Crocodiles Escape Farm and Python Washes up on Beach After Extreme Floods

A dozen crocodiles escaped from a farm and a python washed up on a beach following extreme floods in South Africa.

Torrential rainfall has caused devastating floods throughout South Africa's KwaZulu-Natal province. The floods have caused widespread damage to the coastal area and has had a devastating impact. So far, 45 people have died.

The extreme floods have also displaced a huge amount of wildlife in the region.

Twelve crocodiles living at the Crocodile Creek Farm in Tongaat, North of Durban, were washed away by the floods. As of April 13, seven have been recaptured, and the remaining five are still at large, Ezemvelo KZN Wildlife said in a statement. "We suspect that they might have walked towards the Tongaat River which is less than a kilometer from the farm," it said.

crocodile
Stock image showing a crocodile at a crocodile farm in South Africa. Twelve crocs escaped from the Crocodile Creek Farm following devastating floods. Getty Images

Since their escape, videos of the crocodiles have been posted to social media, as local people spot them lurking around the area. One Facebook user, Debra Greeff responded to the statement and said one had been spotted just underneath a bridge on Tongaat River.

Crocodile Creek in Tongaat has been washed away. Crocodiles on the loose

Meanwhile, a 10-foot south African python was found washed up on a beach, entangled in the flood debris.

Snake catcher Nick Evans arrived at the beach to remove the snake. In a Facebook post, he said the area has been "devastated by the force of nature."

A picture of the snake posted to Facebook shows the snake trapped among weeds and other debris.

"As many will know, the beaches have been trashed, covered in debris...Poor [snake] must have had a heck of a time," the snake catcher said in a Facebook post. "The Tongaat river was quite close. It must have got washed down, and ended up here. It must have been like being in a washing machine."

Evans said he was "quite surprised" at the size of it. South African pythons typically do not get any bigger then 10 foot.

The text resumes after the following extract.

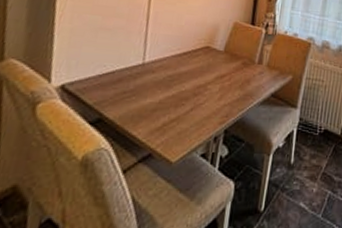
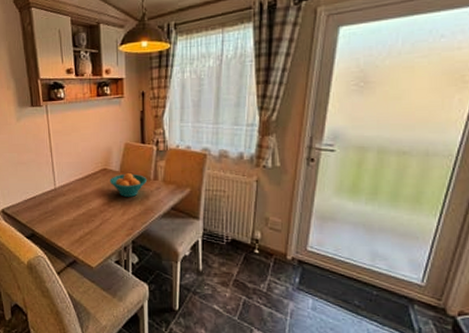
fruit bowl: none [210,54,251,80] -> present [109,173,147,197]

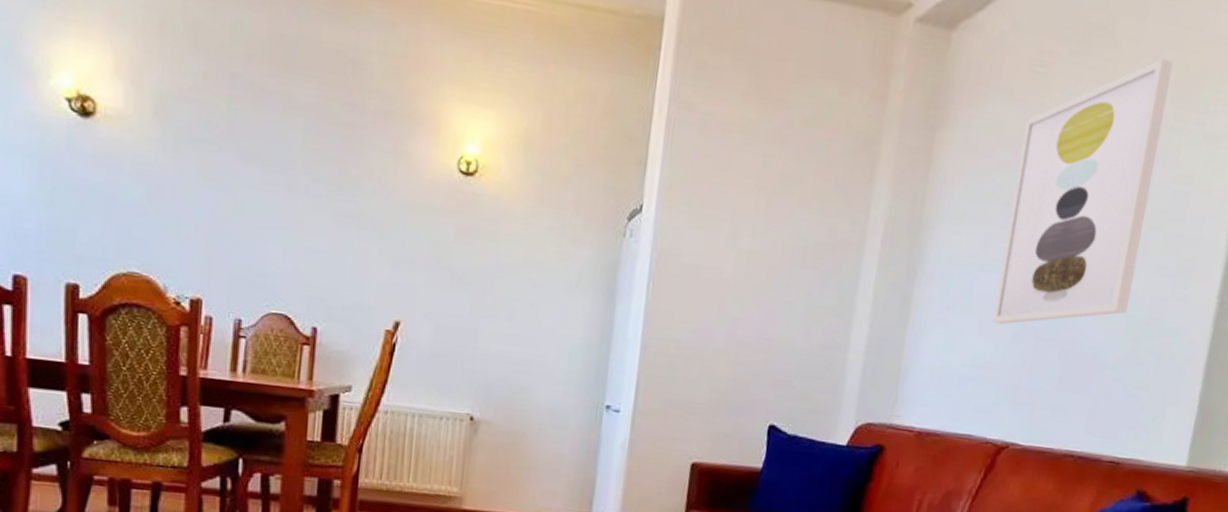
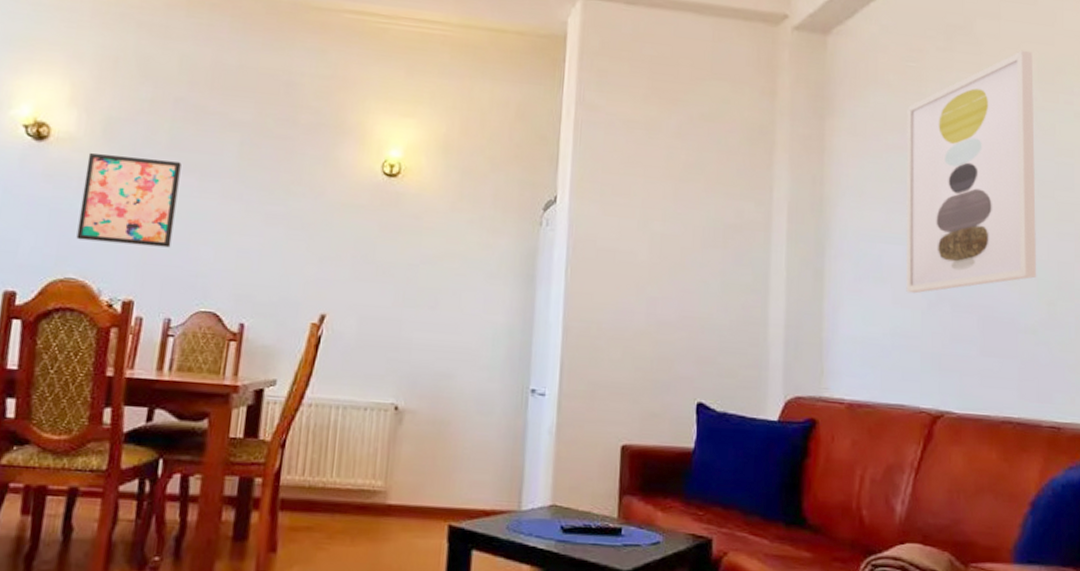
wall art: none [136,134,242,244] -> present [76,153,182,248]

The floods had caused the snake to become entangled in washed up debris

"All the vegetation looked like a wetland, in the dark, in the middle of the beach. It was so weird ... It was just a bizarre sight," Evans said.

Not only had the serpent washed up in this peculiar location, there were a bunch of frogs, stick insects and katydids on the beach, also washed up by the floods, Evans said.

"The python was entangled in the debris, but I saw the head sticking out one end. I grabbed that quickly, as I was worried it would try head deeper in," he said.

Evans then fed the head back through the vegetation, towards the rest of its body and managed to detangle the snake.

The snake catcher arrived to the beach to remove the snake

"She seems absolutely fine, apart from being cold and exhausted," Evans said. "She's been given some warmth and will be released as soon as conditions permit. We'll also collect data from her, for our research...One of the most beautiful pythons."

Not long after Evans had rescued the python, he said a crocodile had washed up in the same location. It is not clear whether it was one of the escaped crocodiles.

"Africa is quite something," Evans said.